Building a Repeatable AI FP&A Workflow
You have now used AI across the whole FP&A cycle: forecasting, budgeting, driver modeling, variance commentary, scenarios, and decks. The final step is turning those one-off prompts into a system that runs the same way every month. A repeatable workflow is what separates "I used AI once and it was neat" from "AI saves my team a day every close." This lesson assembles everything into a durable, reusable FP&A operating rhythm.
What You'll Learn
- How to package your best prompts into reusable assets
- How to build a custom GPT or Claude Project tuned to your company
- A month-by-month AI-assisted FP&A workflow you can adopt immediately
- How to keep the system accurate, safe, and trusted over time
Package your prompts as assets
Right now your prompts probably live in scattered chat histories. Collect the ones that worked into a single prompt library, organized by task: a variance-commentary prompt, a forecast-narrative prompt, a board-outline prompt, a scenario-definition prompt. For each, save the full text including your rules, such as materiality thresholds and tone. A prompt you can paste in 10 seconds is one you will actually use; a prompt you have to rewrite each month is one you will abandon.
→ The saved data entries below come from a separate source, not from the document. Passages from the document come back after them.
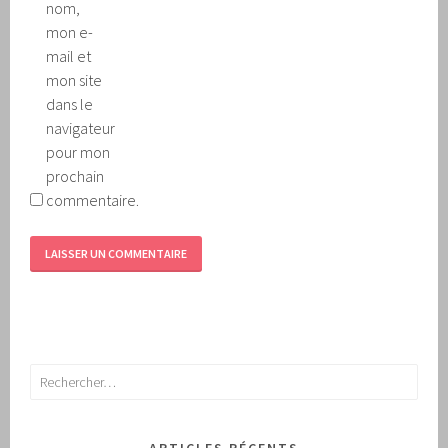
nom,
mon e-
mail et
mon site
dans le
navigateur
pour mon
prochain
commentaire.
Rechercher :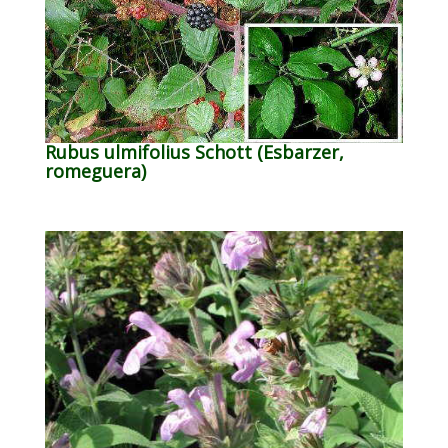
Rubus ulmifolius Schott (Esbarzer,
romeguera)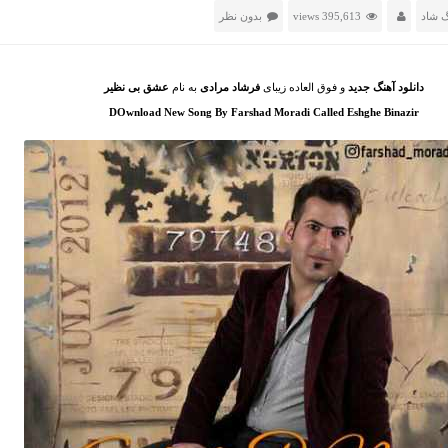
گ شاد
395,613 views
بدون نظر
دانلود آهنگ جدید
و فوق العاده زیبای
فرشاد مرادی
به نام
عشق بی نظیر
DOwnload New Song By Farshad Moradi Called Eshghe Binazir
Store the library somewhere your team can reach it, so the whole function benefits and new analysts inherit a working toolkit on day one.
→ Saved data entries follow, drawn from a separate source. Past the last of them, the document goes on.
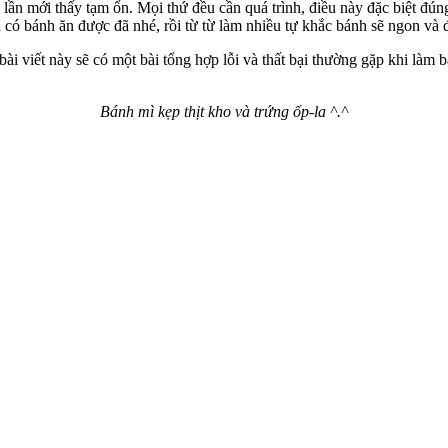
lần mới thấy tạm ổn. Mọi thứ đều cần quá trình, điều này đặc biệt đ
là có bánh ăn được đã nhé, rồi từ từ làm nhiều tự khắc bánh sẽ ngon và 
i viết này sẽ có một bài tổng hợp lỗi và thất bại thường gặp khi làm 
Bánh mì kẹp thịt kho và trứng ốp-la ^.^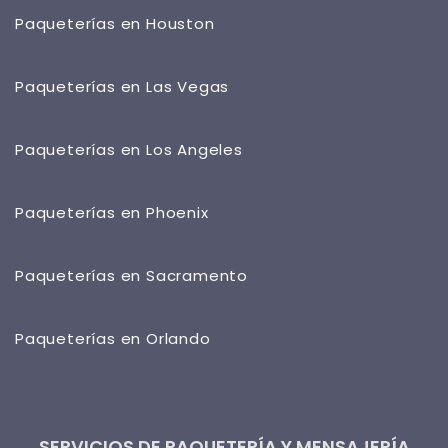
Paqueterías en Houston
Paqueterías en Las Vegas
Paqueterías en Los Angeles
Paqueterías en Phoenix
Paqueterías en Sacramento
Paqueterías en Orlando
SERVICIOS DE PAQUETERÍA Y MENSAJERÍA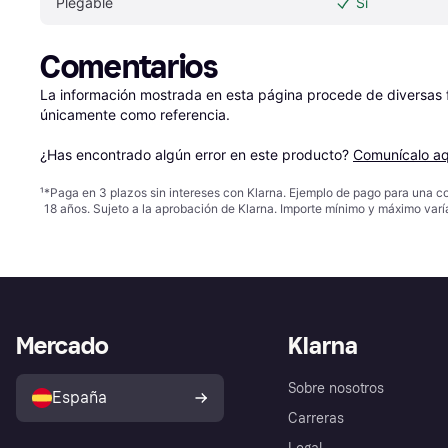
Plegable
Sí
Comentarios
La información mostrada en esta página procede de diversas fu
únicamente como referencia.

¿Has encontrado algún error en este producto? 
Comunícalo aq
¹
*Paga en 3 plazos sin intereses con Klarna. Ejemplo de pago para una c
18 años. Sujeto a la aprobación de Klarna. Importe mínimo y máximo varí
Mercado
Klarna
Sobre nosotros
España
Carreras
Build a custom GPT or Claude Project
The next level up is a custom assistant that already knows your context. Both ChatGPT (custom GPTs) and Claude (Projects) let you set persistent instructions and upload reference material, so you stop re-explaining your business every session.
Give yours:
- A role and rules. "You are the FP&A analyst for a mid-size B2B software company. Always keep math in the spreadsheet; never invent drivers; flag unknowns. Use a neutral, factual tone."
- Reference context. Upload your chart of accounts structure, your driver definitions, your house style for commentary, and a sample of strong past commentary. Apply the data rules: use anonymized or templated examples, not live sensitive figures, unless the tool is an approved in-tenant deployment.
- Standard formats. Your variance-commentary format, your deck outline, your scenario template.
Now a single instruction like "write this month's variance commentary from the attached table" produces output already shaped to your standards. This is the highest-leverage setup in the whole course, because it bakes your guardrails and style into every interaction.
Your monthly AI-assisted workflow
Here is a complete rhythm that ties the course together. The spreadsheet does the math at every numbered step; AI does the structuring and writing.
Early in the cycle (actuals just landed):
- Calculate plan-vs-actual variances in Excel.
- Add your known drivers as short notes.
- Run your variance-commentary prompt; confirm flagged unknowns.
Mid-cycle (updating the view):
- Drop actuals into the rolling forecast; let Excel compute the deltas.
- Ask AI to flag the biggest misses and propose reforecast methods; apply the chosen numbers yourself.
- Red-team the updated assumptions with AI from both directions.
Late cycle (communicating):
- If leadership wants options, define scenarios with AI and recalc them in your driver model.
- Build the board or management deck: story spine, message headlines, talking points, executive summary.
- Rehearse the toughest questions with AI before the meeting.
Quarterly and annually:
- Reuse the budget-build prompts for planning season, and refresh your custom assistant's reference context as the business changes.
Adopt even half of this and you reclaim hours every cycle, while the judgment-heavy parts of the job get more of your attention.
Keep it accurate and trusted
A workflow is only valuable if people trust its outputs. Protect that trust:
- Math stays in the spreadsheet. This is the rule that has run through the entire course. AI writes and structures; your formulas compute. Never ship an AI-calculated number.
- No invented drivers. Keep the "flag, do not guess" instruction in every commentary prompt. A confident wrong reason is worse than an open question.
- Human review before anything ships. AI drafts; you sign off. Your name is on the report, so read every word.
- Data rules every time. Run the Module 1 pre-flight check on every session. Sensitivity does not relax just because the workflow is routine.
Measure the payoff
Track the time you save, in plain terms: hours per close, days per budget cycle. This does two things. It tells you which parts of the workflow are worth refining, and it gives you a concrete story when leadership asks what AI is doing for the finance team. FP&A should be able to quantify its own productivity gains better than anyone, so do it.
Where to go from here
You now have a complete, safe, repeatable system for applying AI across corporate FP&A. The tools will keep improving, but the operating model in this course will hold: clean data in, math in the spreadsheet, AI for structure and language, human judgment on top, and guardrails every time. Build your prompt library, stand up a custom assistant, run the monthly rhythm, and refine it as you go.
Key Takeaways
- Collect your best prompts into a reusable library organized by task, including your rules and tone.
- Build a custom GPT or Claude Project loaded with your role, rules, reference context, and standard formats.
- Adopt the month-by-month workflow: commentary, then reforecast, then scenarios and decks, with math always in the spreadsheet.
- Protect trust with human sign-off, no invented numbers or drivers, and the data pre-flight check every session.